[MATERIAL SUPPLIED Boundary: Start]
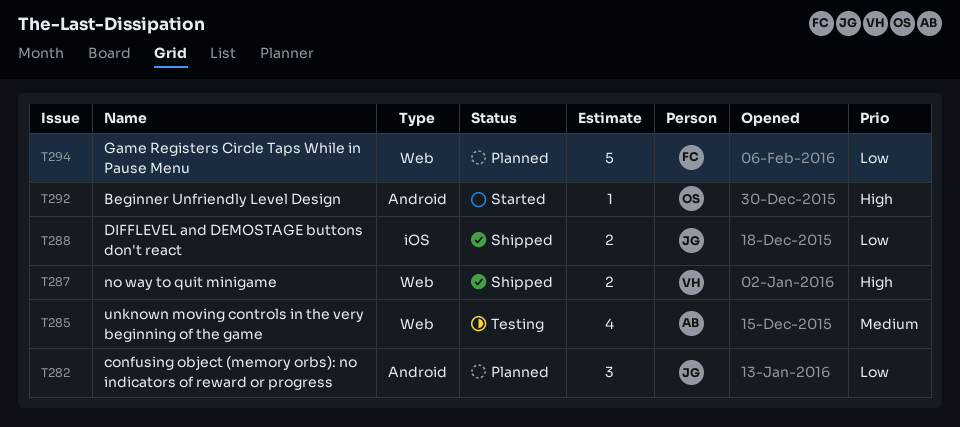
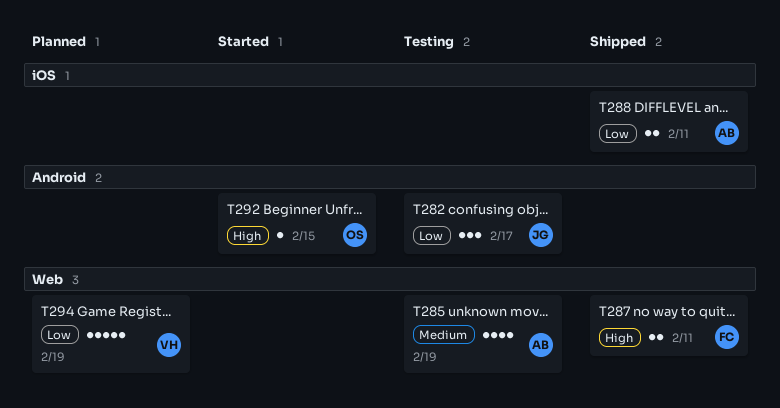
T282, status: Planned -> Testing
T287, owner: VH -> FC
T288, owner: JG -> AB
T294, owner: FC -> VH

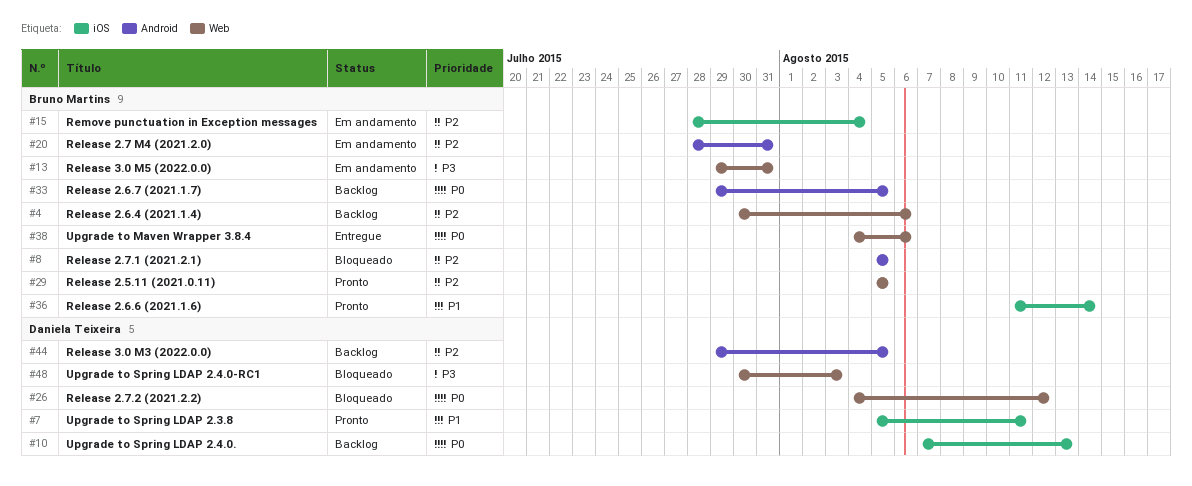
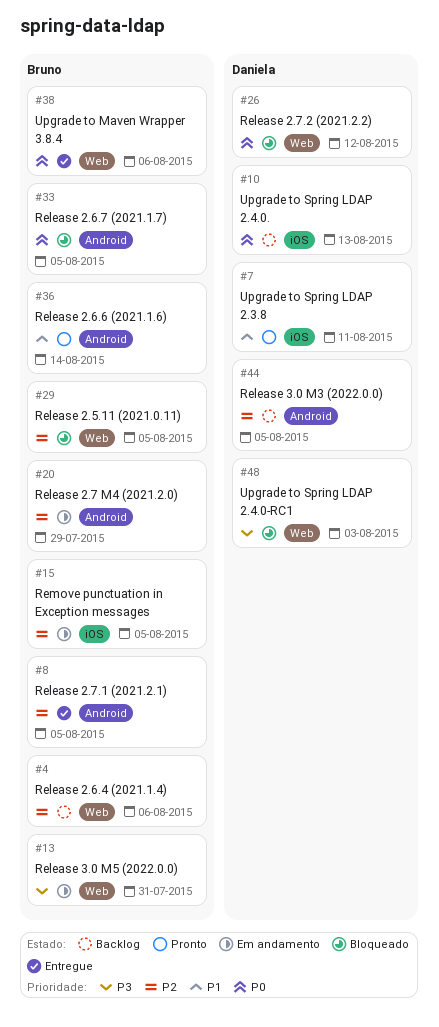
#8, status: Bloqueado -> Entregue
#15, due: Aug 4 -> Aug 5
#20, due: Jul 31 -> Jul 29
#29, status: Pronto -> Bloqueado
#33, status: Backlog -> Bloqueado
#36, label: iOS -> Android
[MATERIAL SUPPLIED Boundary: End]
* [ASSIGNMENT] Wherever the string "owner" appears in the records above, copy the line it sits in.

* [SOLUTION TO THE EXERCISE]
T287, owner: VH -> FC
T288, owner: JG -> AB
T294, owner: FC -> VH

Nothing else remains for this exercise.